Exercises to complete:
**A)** Can you retype the motor housing passage, starting at "In one or more example embodiments of the present disclosure, as" and ending at "or the like."?
**B)** Does the motor housing passage support each statement below? Answer yes or no for each, and quote the words from the passage that decide it.
(i) The housing may be formed by integral plastic injection using a mold.
(ii) The inclined surface of the first guiding wall must be a flat surface.
(iii) A notch at the portion of the body portion opposite the accommodating portion reduces the weight of the housing.

Passage to read:
★ ★ ★

In one or more example embodiments of the present disclosure, the body portion 1011 and the accommodating portion 1012 may be integrally formed. For example, the housing 101 may be formed through integral plastic injection using a mold. In this way, the strength of the housing 101 is ensured. However, the present disclosure is not limited thereto. For example, the body portion 1011 and the accommodating portion 1012 may also be separately formed, and the housing 101 is formed by mounting the accommodating portion 1012 on an outer surface of the body portion 1011.

In one or more example embodiments of the present disclosure, when an electronic component located on the side of the motor 100 in the axial direction is to be connected with an electronic component located on the other side in the axial direction, the conducting wire may be inserted from an opening on the other side of the accommodating portion 1012 in the axial direction and then be exposed to the outside from the opening 1013 through guidance of the first guiding wall 1014. However, the present disclosure is not limited thereto. For example, the conducting wire may also be inserted from the opening 1013, and be exposed to the outside from the opening on the other side of the accommodating portion 1012 in the axial direction.

In one or more example embodiments of the present disclosure, the opening 1013 is located on the side of the housing 101 in the axial direction, and the first end portion 1014A on the side of the first guiding wall 1014 in the axial direction is closer to the radially inner side than the second end portion 1014B on the other side in the axial direction. However, the present disclosure is not limited thereto. For example, a second opening (not shown) may also be provided on the other side of the accommodating portion 1012 in the axial direction, so that an end portion of at least a portion of the inner wall of the accommodating portion 1012 that is close to the second opening is closer to the radially inner side than an end portion away from the second opening. In this way, the conducting wire may also be guided to the radially inner side through a corresponding structure on the other side of the motor in the axial direction.

In one or more example embodiments of the present disclosure, the through-hole 1015 may be provided by a joint enclosure of the accommodating portion 1012 and a portion of the body portion 1011 opposite to the accommodating portion 1012 in the radial direction. In this way, the body portion 1011 may be disposed as a continuous structure, which ensures the strength of the housing 101 and prevents dust and the like from entering the inside of the main body of the motor through the accommodating portion 1012. However, the present disclosure is not limited thereto. For example, it may also be that the body portion 1011 is not provided at the portion opposite to the accommodating portion 1012 in the radial direction. For example, a notch may be provided at the portion of the body portion 1011 that is opposite to the accommodating portion 1012 in the radial direction. In this way, the weight of the housing 101 is reduced.

In one or more example embodiments of the present disclosure, as shown in FIG. 2, the first guiding wall 1014 is provided with the inclined surface inclined from the second end portion 1014B to the first end portion 1014A. The inclined surface may be an inclined surface in any shape. For example, the inclined surface may be a flat surface, a curved surface, a surface bent at a certain angle, or the like.

In one or more example embodiments of the present disclosure, the second end portion 1014B on the other side of the first guiding wall 1014 in the axial direction may be located at any position of the inner wall of the accommodating portion 1012. For example, as shown in FIG. 2, in the axial direction, the second end portion 1014B is located at a middle position of the inner wall of the accommodating portion 1012; or the second end portion 1014B may also be located on an end portion 1012B on the other side of the accommodating portion 1012 in the axial direction.

★ ★ ★

Data provided:
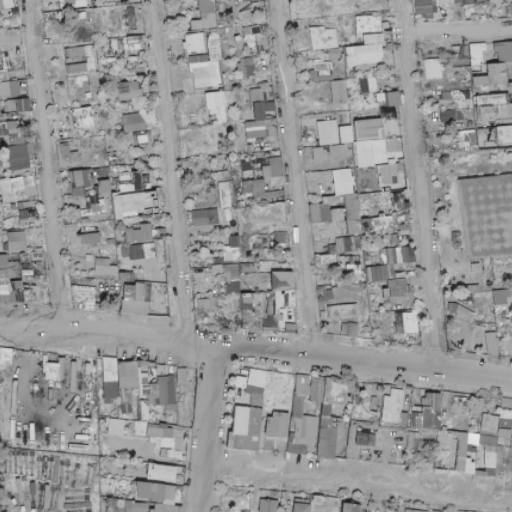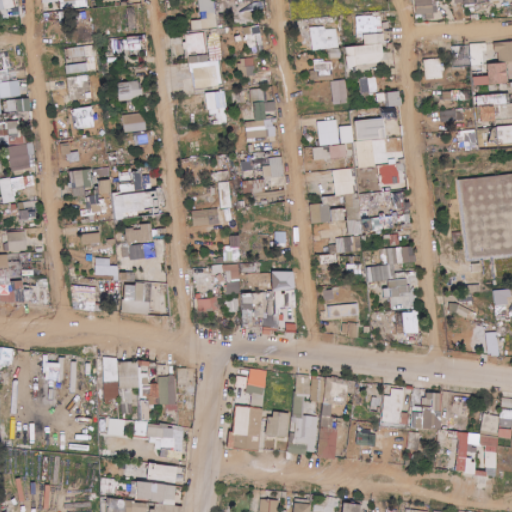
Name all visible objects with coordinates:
building: (59, 0)
building: (68, 0)
building: (68, 0)
building: (231, 0)
building: (255, 1)
building: (492, 1)
building: (422, 2)
building: (457, 2)
building: (475, 2)
building: (96, 3)
building: (217, 3)
building: (257, 3)
building: (475, 3)
building: (6, 4)
building: (7, 4)
building: (72, 4)
building: (508, 4)
building: (207, 6)
building: (244, 6)
building: (249, 9)
building: (423, 9)
building: (425, 10)
building: (15, 13)
building: (387, 14)
building: (70, 15)
building: (488, 15)
building: (206, 16)
building: (221, 16)
building: (63, 17)
building: (472, 18)
building: (209, 21)
building: (1, 22)
building: (365, 24)
building: (368, 24)
building: (196, 25)
building: (263, 26)
building: (255, 29)
road: (458, 29)
building: (214, 32)
building: (350, 33)
building: (358, 34)
building: (327, 36)
building: (140, 38)
building: (238, 38)
building: (252, 38)
building: (362, 38)
building: (374, 38)
building: (255, 39)
building: (133, 40)
building: (359, 41)
building: (245, 45)
building: (117, 46)
building: (389, 46)
building: (214, 48)
building: (254, 50)
building: (172, 51)
building: (349, 51)
building: (366, 51)
building: (502, 51)
building: (134, 52)
building: (503, 52)
building: (109, 53)
building: (267, 53)
building: (334, 53)
building: (367, 53)
building: (303, 54)
building: (456, 54)
building: (475, 54)
building: (475, 54)
building: (75, 55)
building: (90, 57)
building: (197, 58)
building: (10, 59)
building: (81, 60)
building: (140, 60)
building: (318, 61)
building: (349, 61)
building: (76, 67)
building: (246, 67)
building: (246, 67)
building: (441, 68)
building: (431, 69)
building: (432, 69)
building: (322, 71)
building: (322, 71)
building: (392, 71)
building: (206, 73)
building: (494, 73)
building: (7, 74)
building: (105, 74)
building: (471, 74)
building: (491, 75)
building: (392, 77)
building: (268, 80)
building: (260, 81)
building: (478, 81)
building: (105, 83)
building: (368, 85)
building: (510, 85)
building: (368, 86)
building: (79, 87)
building: (123, 87)
building: (9, 88)
building: (79, 88)
building: (209, 88)
building: (9, 89)
building: (129, 90)
building: (339, 91)
building: (132, 92)
building: (341, 92)
building: (149, 95)
building: (258, 95)
building: (446, 95)
building: (245, 96)
building: (360, 97)
building: (380, 97)
building: (461, 97)
building: (502, 98)
building: (218, 99)
building: (389, 99)
building: (393, 99)
building: (493, 99)
building: (508, 99)
building: (149, 100)
building: (208, 100)
building: (481, 100)
building: (473, 102)
building: (509, 102)
building: (259, 104)
building: (396, 104)
building: (11, 105)
building: (17, 105)
building: (23, 105)
building: (56, 105)
building: (69, 105)
building: (113, 105)
building: (133, 105)
building: (205, 105)
building: (269, 106)
building: (450, 106)
building: (5, 107)
building: (217, 108)
building: (258, 110)
building: (107, 111)
building: (501, 111)
building: (382, 113)
building: (388, 113)
building: (390, 113)
building: (483, 113)
building: (216, 114)
building: (363, 114)
building: (475, 114)
building: (450, 115)
building: (109, 116)
building: (81, 117)
building: (83, 117)
building: (269, 117)
building: (204, 118)
building: (221, 119)
building: (227, 119)
building: (98, 120)
building: (134, 122)
building: (134, 122)
building: (469, 123)
building: (4, 125)
building: (481, 125)
building: (239, 126)
building: (90, 128)
building: (13, 129)
building: (259, 129)
building: (260, 129)
building: (367, 129)
building: (370, 129)
building: (329, 131)
building: (331, 131)
building: (21, 132)
building: (152, 133)
building: (380, 133)
building: (345, 134)
building: (346, 134)
building: (458, 136)
building: (4, 137)
building: (309, 137)
building: (140, 138)
building: (467, 138)
building: (16, 140)
building: (319, 143)
building: (369, 143)
building: (65, 144)
building: (378, 145)
building: (451, 147)
building: (250, 148)
building: (65, 149)
building: (329, 152)
building: (330, 152)
building: (6, 153)
building: (31, 154)
building: (362, 154)
building: (364, 154)
building: (431, 155)
building: (74, 156)
building: (19, 157)
building: (68, 157)
building: (262, 157)
building: (68, 158)
building: (116, 158)
road: (47, 162)
building: (254, 162)
building: (247, 164)
building: (272, 168)
building: (151, 169)
road: (168, 170)
building: (247, 172)
building: (260, 172)
building: (380, 173)
building: (220, 175)
road: (296, 176)
building: (220, 177)
building: (389, 177)
building: (81, 178)
building: (131, 179)
building: (382, 179)
building: (273, 181)
building: (81, 182)
building: (146, 182)
building: (353, 182)
road: (419, 182)
building: (131, 183)
building: (190, 183)
building: (118, 184)
building: (336, 184)
building: (4, 185)
building: (253, 186)
building: (14, 187)
building: (104, 187)
building: (104, 187)
building: (126, 187)
building: (211, 189)
building: (331, 191)
building: (78, 192)
building: (89, 192)
building: (96, 192)
building: (127, 192)
building: (380, 192)
building: (274, 194)
building: (362, 194)
building: (7, 195)
building: (342, 196)
building: (216, 197)
building: (154, 198)
building: (122, 199)
building: (330, 199)
building: (144, 200)
building: (399, 200)
building: (400, 200)
building: (137, 201)
building: (95, 203)
building: (377, 204)
building: (8, 205)
building: (95, 205)
building: (4, 206)
building: (13, 206)
building: (28, 206)
building: (88, 206)
building: (102, 206)
building: (351, 207)
building: (323, 209)
building: (6, 211)
building: (233, 212)
building: (320, 213)
building: (26, 214)
building: (27, 214)
building: (336, 215)
building: (337, 215)
building: (365, 215)
building: (381, 215)
building: (355, 216)
building: (373, 216)
building: (144, 217)
building: (159, 217)
building: (200, 217)
building: (206, 217)
building: (213, 217)
building: (344, 217)
building: (112, 218)
building: (405, 219)
building: (72, 222)
building: (119, 222)
building: (375, 223)
building: (366, 225)
building: (135, 226)
building: (353, 227)
building: (406, 227)
building: (113, 230)
building: (333, 230)
building: (363, 232)
building: (138, 233)
building: (139, 233)
building: (158, 234)
building: (123, 236)
building: (271, 236)
building: (456, 236)
building: (386, 237)
building: (91, 238)
building: (363, 238)
building: (395, 238)
building: (91, 239)
building: (281, 240)
building: (393, 240)
building: (16, 241)
building: (112, 241)
building: (17, 242)
building: (234, 242)
building: (94, 244)
building: (356, 244)
building: (384, 244)
building: (119, 245)
building: (344, 245)
building: (349, 245)
building: (5, 246)
building: (235, 246)
building: (88, 248)
building: (332, 248)
building: (142, 251)
building: (143, 251)
building: (462, 251)
building: (125, 252)
building: (231, 254)
building: (383, 254)
building: (406, 254)
building: (196, 255)
building: (393, 255)
building: (14, 257)
building: (328, 259)
building: (329, 259)
building: (3, 260)
building: (218, 260)
building: (351, 260)
building: (357, 260)
building: (365, 261)
building: (344, 263)
building: (267, 264)
building: (98, 266)
building: (104, 266)
building: (400, 266)
building: (249, 267)
building: (475, 267)
building: (110, 269)
building: (353, 269)
building: (232, 270)
building: (392, 270)
building: (143, 271)
building: (375, 272)
building: (10, 274)
building: (4, 275)
building: (219, 275)
building: (122, 276)
building: (129, 276)
building: (229, 277)
building: (354, 278)
building: (368, 278)
building: (203, 279)
building: (256, 279)
building: (381, 279)
building: (205, 280)
building: (270, 280)
building: (283, 280)
building: (495, 282)
building: (264, 283)
building: (9, 284)
building: (372, 285)
building: (232, 287)
building: (267, 287)
building: (396, 287)
building: (323, 288)
building: (472, 288)
building: (335, 289)
building: (11, 291)
building: (37, 291)
building: (138, 291)
building: (128, 292)
building: (146, 292)
building: (289, 293)
building: (35, 294)
building: (276, 294)
building: (328, 294)
building: (328, 295)
building: (83, 297)
building: (199, 297)
building: (469, 297)
building: (137, 298)
building: (87, 299)
building: (465, 299)
building: (246, 301)
building: (215, 302)
building: (246, 302)
building: (257, 303)
building: (204, 304)
building: (208, 304)
building: (231, 304)
building: (233, 305)
building: (97, 306)
building: (134, 306)
building: (280, 308)
building: (498, 309)
building: (343, 310)
building: (461, 310)
building: (252, 311)
building: (343, 311)
building: (249, 312)
building: (276, 312)
building: (268, 314)
building: (196, 318)
building: (245, 318)
building: (506, 319)
building: (404, 320)
building: (256, 321)
building: (407, 323)
building: (350, 329)
building: (366, 329)
building: (354, 330)
road: (112, 331)
building: (491, 342)
building: (493, 351)
building: (488, 354)
building: (7, 356)
road: (368, 357)
road: (25, 358)
building: (106, 364)
building: (142, 364)
building: (150, 365)
building: (143, 371)
building: (109, 375)
building: (127, 375)
building: (182, 376)
building: (182, 376)
building: (303, 376)
building: (4, 379)
building: (143, 381)
building: (130, 382)
building: (241, 382)
building: (255, 382)
building: (256, 386)
building: (302, 386)
building: (6, 388)
building: (109, 389)
building: (133, 389)
building: (316, 389)
building: (118, 390)
building: (166, 390)
building: (337, 390)
building: (344, 391)
building: (143, 393)
building: (170, 393)
building: (125, 395)
building: (152, 396)
building: (427, 396)
building: (179, 399)
building: (349, 399)
building: (256, 400)
building: (424, 402)
building: (433, 402)
building: (505, 402)
building: (506, 402)
building: (374, 403)
building: (241, 404)
building: (297, 406)
building: (306, 406)
building: (483, 406)
building: (477, 407)
building: (125, 408)
building: (393, 408)
building: (141, 409)
building: (171, 409)
building: (325, 410)
building: (428, 412)
building: (504, 413)
building: (305, 414)
building: (127, 415)
building: (141, 417)
building: (402, 418)
building: (293, 419)
building: (429, 419)
building: (505, 419)
building: (184, 420)
building: (325, 421)
building: (335, 422)
building: (416, 422)
building: (504, 422)
building: (411, 423)
building: (488, 423)
building: (276, 424)
building: (278, 424)
building: (157, 425)
building: (488, 425)
building: (115, 428)
building: (186, 428)
road: (216, 428)
building: (245, 428)
building: (114, 430)
building: (139, 430)
building: (156, 430)
building: (248, 430)
building: (305, 431)
building: (365, 431)
building: (154, 432)
building: (502, 433)
building: (504, 433)
building: (326, 434)
building: (455, 435)
building: (511, 435)
building: (462, 437)
building: (167, 438)
building: (367, 438)
building: (473, 438)
building: (178, 439)
building: (365, 439)
building: (487, 440)
building: (326, 441)
building: (413, 441)
building: (413, 441)
building: (504, 442)
building: (157, 443)
building: (172, 444)
building: (5, 445)
building: (120, 445)
building: (23, 446)
building: (468, 446)
building: (297, 447)
building: (133, 449)
building: (461, 450)
building: (487, 451)
building: (166, 452)
building: (461, 452)
building: (177, 454)
building: (132, 455)
building: (470, 456)
building: (489, 456)
building: (390, 457)
building: (441, 457)
building: (407, 461)
building: (179, 462)
building: (460, 464)
building: (469, 467)
building: (492, 468)
building: (149, 471)
building: (161, 472)
building: (163, 472)
building: (489, 472)
building: (502, 473)
road: (362, 478)
building: (107, 484)
building: (132, 486)
building: (168, 489)
building: (149, 491)
building: (153, 491)
building: (269, 494)
building: (284, 494)
building: (170, 499)
road: (26, 501)
building: (115, 505)
building: (116, 505)
building: (128, 505)
building: (269, 505)
building: (136, 507)
building: (138, 507)
building: (301, 507)
building: (351, 507)
building: (164, 508)
building: (165, 508)
building: (413, 510)
building: (437, 511)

★ ★ ★

Outputs in order:
**A)**
In one or more example embodiments of the present disclosure, as shown in FIG. 2, the first guiding wall 1014 is provided with the inclined surface inclined from the second end portion 1014B to the first end portion 1014A. The inclined surface may be an inclined surface in any shape. For example, the inclined surface may be a flat surface, a curved surface, a surface bent at a certain angle, or the like.

**B)**
(i) Yes: "the housing 101 may be formed through integral plastic injection using a mold"
(ii) No: "The inclined surface may be an inclined surface in any shape. For example, the inclined surface may be a flat surface, a curved surface, a surface bent at a certain angle, or the like."
(iii) Yes: "a notch may be provided at the portion of the body portion 1011 that is opposite to the accommodating portion 1012 in the radial direction. In this way, the weight of the housing 101 is reduced."